Despite sustained pressure from Washington, Turkey’s parliament has not yet tabled a second vote after its rejection of the deployment of US troops in southeast Turkey for a northern front.
“Nothing is over yet, but every day that goes by it becomes less likely that there will be a northern front,” a Western diplomat in Ankara said. “The Turkish Government seems to be in no hurry.”
Turkey’s ruling Justice and Development Party (AK) was badly split over the first vote, and Recep Tayyip Erdogan, the Turkish Prime Minister, cannot afford to preside over another failure in a party that is still strongly anti-war. Mr Erdogan says that nothing will happen until after a vote of confidence in his new Government, which is not now expected until next Sunday.
An AK party source indicated that nothing was certain even then. “Everybody knows that Turkey has certain sensitivities. As far as I know these haven’t been satisfied so far,” he said.
These sensitivities could be addressed in part at the meeting in Ankara, which is expected to start tomorrow with the participation of Turkish officials and Zalmai Khalilzad, the US special envoy.
Ankara is keen to avoid the creation of a Kurdish state in northern Iraq — something that it believes will stir Kurdish separatism across the border in southeast Turkey — and wants written guarantees against Kurdish independence.

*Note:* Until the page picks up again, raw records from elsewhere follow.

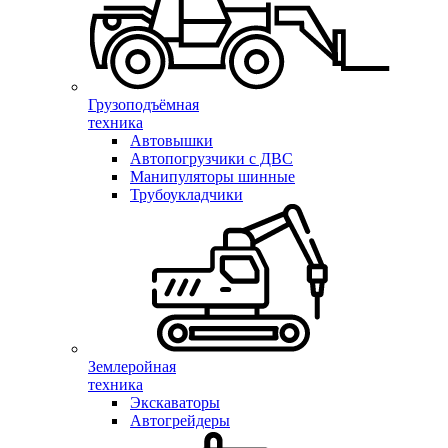
Грузоподъёмная
техника
Автовышки
Автопогрузчики с ДВС
Манипуляторы шинные
Трубоукладчики
Землеройная
техника
Экскаваторы
Автогрейдеры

It also wants a bigger role for the region’s Turkoman minority to safeguard Turkish interests.
The fact that the pro- Turkish Turkomans will be represented at the meeting could indicate that both sides will try to address the issue. However, it seems unlikely that Turkey will be persuaded to abandon plans to enter northern Iraq, which it says is necessary to help to care for refugees and to keep as many of them as possible in Iraq.
Turkey has scarcely tried to hide that the tens of thousands of troops would also guard against Kurdish independence.

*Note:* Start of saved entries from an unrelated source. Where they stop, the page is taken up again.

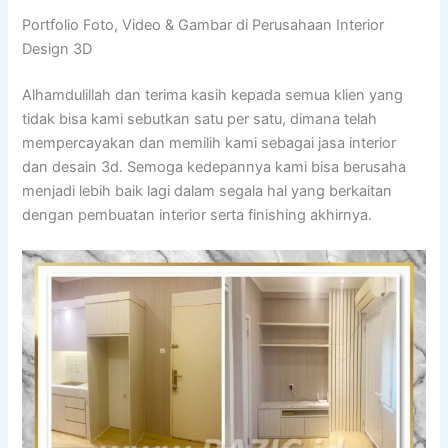
Portfolio Foto, Video & Gambar di Perusahaan Interior
Design 3D
Alhamdulillah dan terima kasih kepada semua klien yang
tidak bisa kami sebutkan satu per satu, dimana telah
mempercayakan dan memilih kami sebagai jasa interior
dan desain 3d. Semoga kedepannya kami bisa berusaha
menjadi lebih baik lagi dalam segala hal yang berkaitan
dengan pembuatan interior serta finishing akhirnya.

As far as Washington is concerned, Turkey cannot do this without American blessing, which it cannot have unless it allows the deployment of up to 62,000 US troops in southeast Turkey. According to Milliyet, a Turkish newspaper, which claims to have seen the contents of a letter sent to Mr Erdogan, President Bush has been voicing fears that if Turkey were to go into northern Iraq alone, it would risk clashing not only with the Iraqi Kurdish militia but also with troops from its Nato ally.
Even though it stands to lose a $30 billion aid package, there is little indication that the Turkish leadership has been rattled. Bulent Arinc, the parliament’s Speaker and a strong opponent of US deployment, said that no leader had the right to threaten the leader of another country “even if this person’s name is Bush. The Turkish Government knows what it is doing.”